We've become a nation of ADD but such an ailment adds nothing to who we are and more importantly to whom we can be. Somehow we've managed to lose sight of "e pluribus unum" (from many, one) as close to a slogan as any nation has any right to have and have opted, it seems to me sometimes for 'Quia fried poma cum terra, vis?" (do you want fries with that?)

I hope my right of center friends (assuming I have any; an assumption that also can be made for those on the other side of the aisle as well) will forgive me when I opine that I have little to no interest in what your party does in either the House of Representatives or the Senate as long as whatever it is they believe is in the best interests of the greatest number of us who live here.
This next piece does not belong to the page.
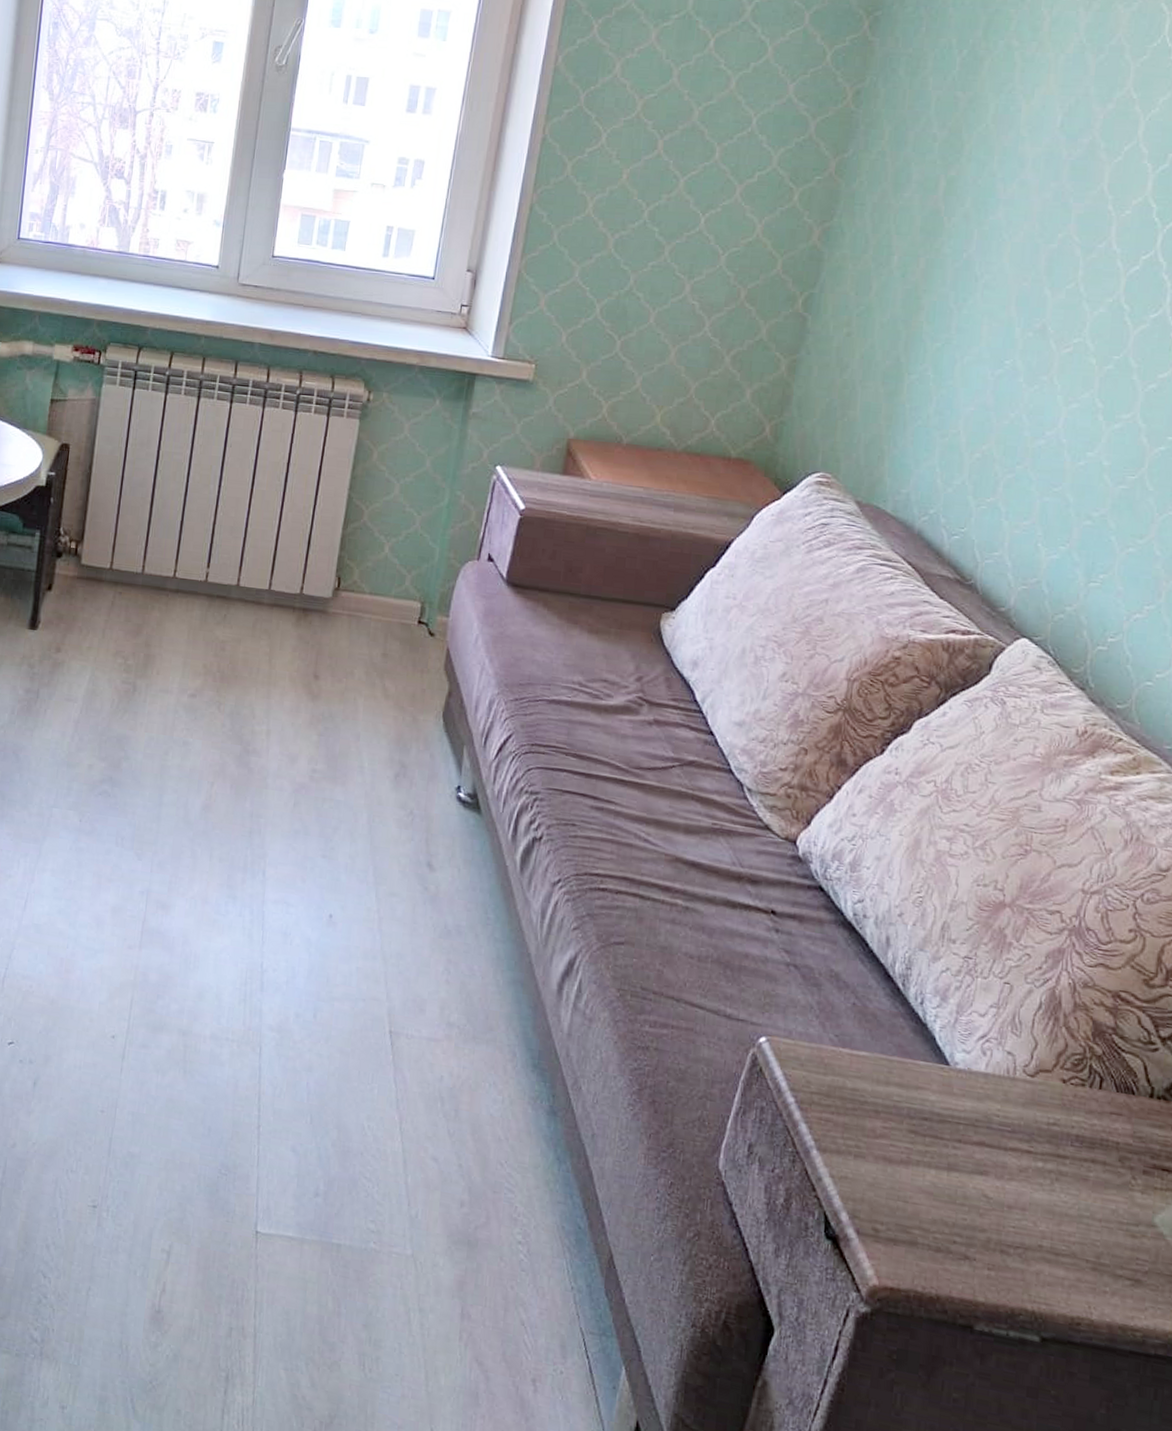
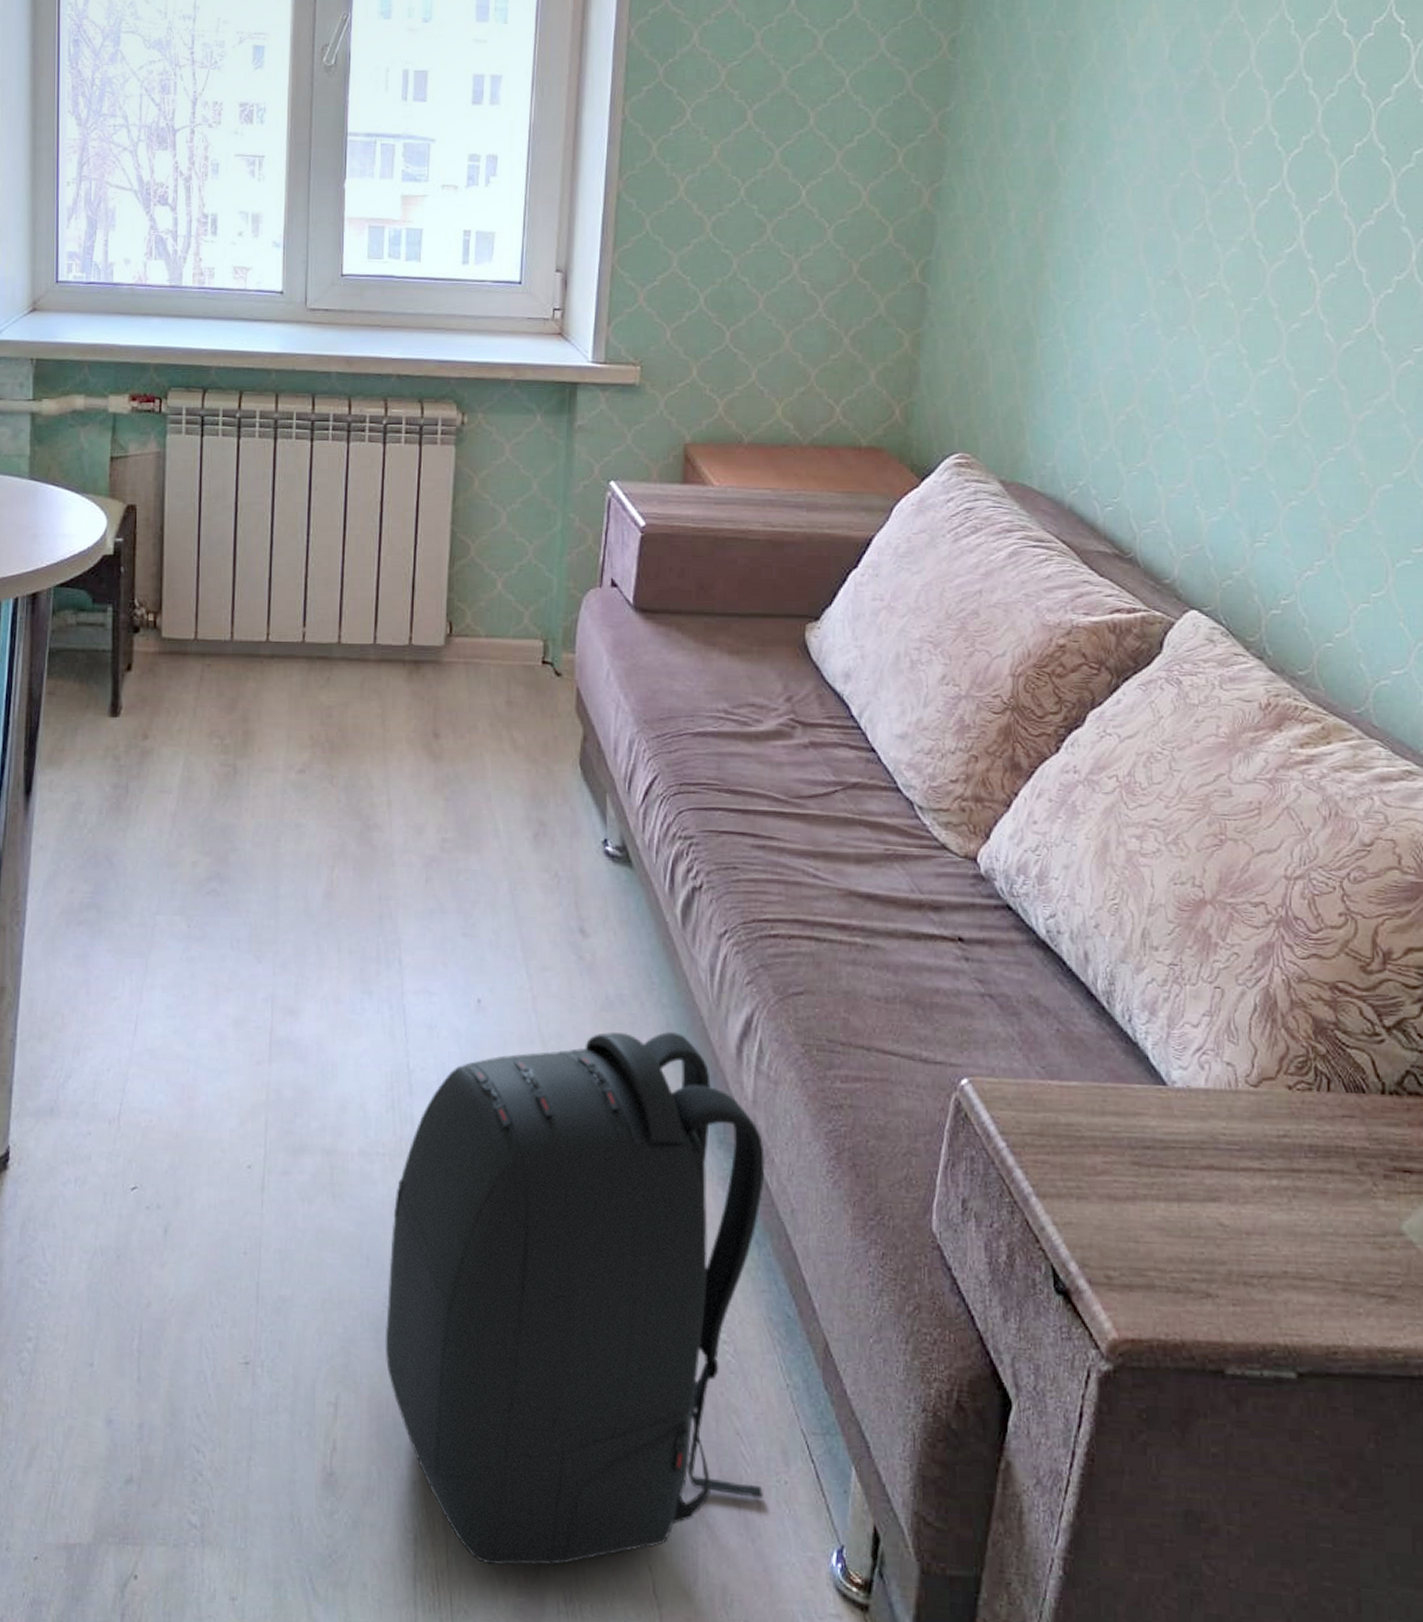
backpack: none [216,957,574,1417] -> present [385,1031,765,1566]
Instead of working on a 140 character tweet or an eye-catching bumper sticker for Hillary, Rand, Jeb, Chris or Marco (or Polo) or any of the other folks who called shotgun in the electoral college clown car, how about we spend at least the rest of this year with some words from a long time ago?

These are some memorable words from a thoroughly flawed man who did his best even when his best wasn't good enough, "My country is the great American Republic. My country, right or wrong; if right, to be kept right; and if wrong, to be set right."

As we've discovered for the last fifty years or so, our civil discourse has continued to coarsen and we've stopped listening to one another in order to discuss the issues of the day only waiting until it's our turn to talk, we have a long way yet to go and a finite number of days to get ourselves gone.

Worries about 2016 are distractions from the task at hand, getting through this day in 2015 and the next one and the one after that. I agree with the shriekers on both sides of the political spectrum, there is much "wrong" in this nation but not so much that it cannot all be repaired in a day by what's right.
More sentences and paragraphs, and far fewer words. Starting now.